Pinned to the wall in the studio is a diptych of art quilts, a commission for San Pedro Presbyterian Church-- the first commission I have accepted in a long time. The diptych, with its rich silks and relatively simple design and patterning, has been a pleasure. Ever step was joyful: researching church symbols, dyeing and printing fabrics and ordering silk from my favorite sari store in Houston, stitching the layers together by machine and by hand, even the repetitive meditation of finishing the edges with layered stitch. (To see some interesting finishing ideas for textile work, order my mentor and friend Jane Dunnewold's "Edges and Borders" CD.)

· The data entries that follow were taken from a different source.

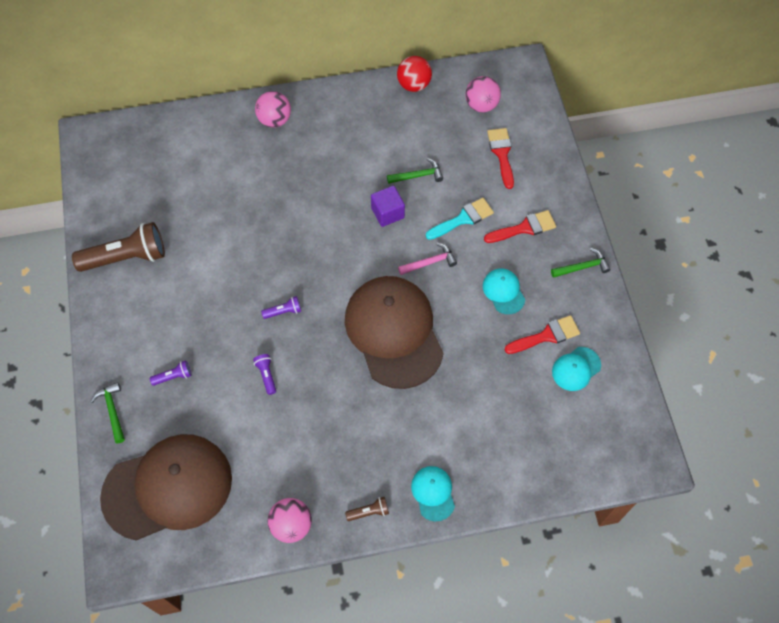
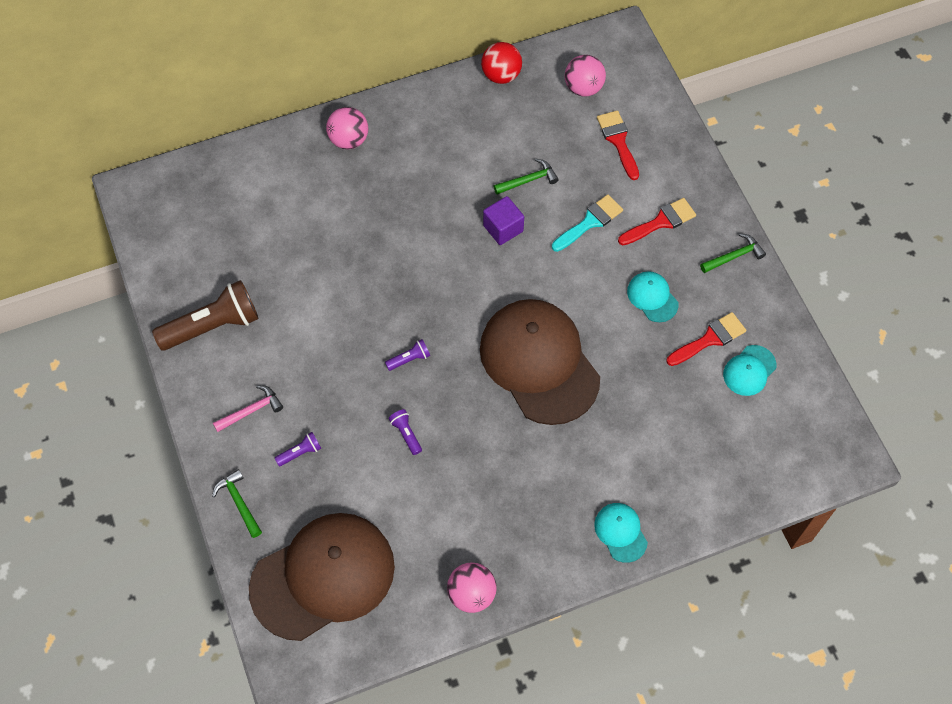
camera: 10 degrees left, 0 degrees up
brown flashlight [345,497,389,521] -> none
pink hammer [398,243,457,275] -> pink hammer moved to [213,385,283,432]

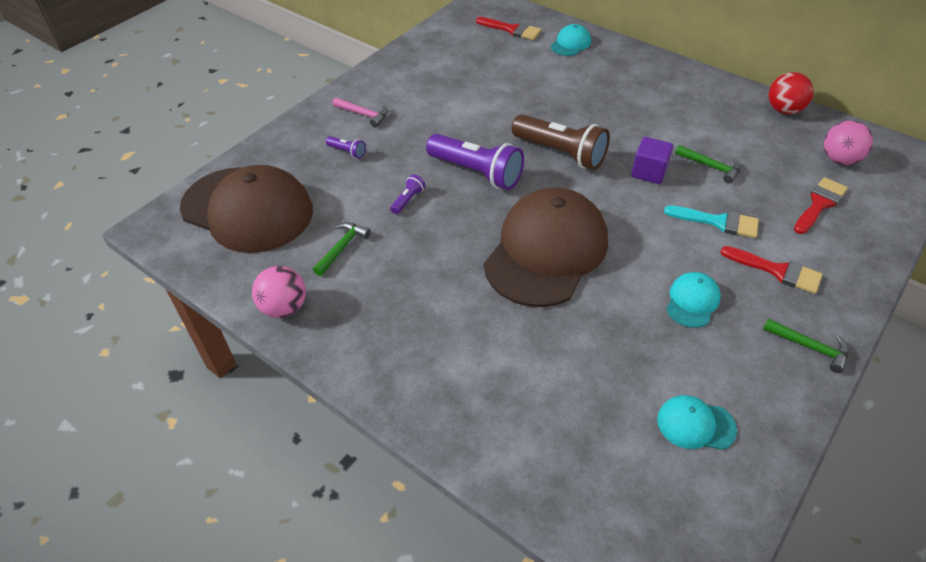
camera: 60 degrees right, 15 degrees down
brown flashlight [152,280,259,351] -> brown flashlight moved to [512,114,610,170]
green hammer [212,469,262,538] -> green hammer moved to [313,222,371,276]
pink ball [326,107,368,149] -> none
purple flashlight [385,339,430,371] -> purple flashlight [426,134,524,190], size x2.30
turquoise cap [594,503,648,563] -> turquoise cap moved to [551,24,591,56]
red brush [666,312,746,366] -> red brush moved to [476,17,542,40]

Not so the simple silk dyed banners that are to hang either side and change with the liturgical seasons. Why does 30" slip around on my measuring stick? And why has it taken me four tries to get an appropriately Lenten purple? My old Singer machine (it was my Grandmother's 1952 pride) is a workhorse when it comes to freemotion quilting -- but because I have pushed the tension and manhandled so much fabric through it, making a simple seam strengthens my resolve to start down payments on a new Bernina. I'm still not done, and need to deliver the banners and art quilts next week, so that they can be welcomed into the sanctuary on Sunday, Sept. 10.
That date, Sept. 10.
That day a few years ago was last day before everything changed about how we in the U.S. think of peace and war, sanctuary and safety. It's amazing the power that typing Sept. 10 or Sept. 11 or Sept.12 has now. As an artist, it's often hard to see the relationship between peace out there and peace in here. What can my work do to heal a world where some people are so desperate to achieve their view of right that they are willing to kill others, and destroy their own precious gift of life? All I know to do is to keep doing my soul purpose, to trust that my quilts are putting peace into the world. And to remember that the tasks that I do, even the ones that tangle the threads and threaten my sense of worth in silly little ways, can provide sanctuary if only I keep the peace.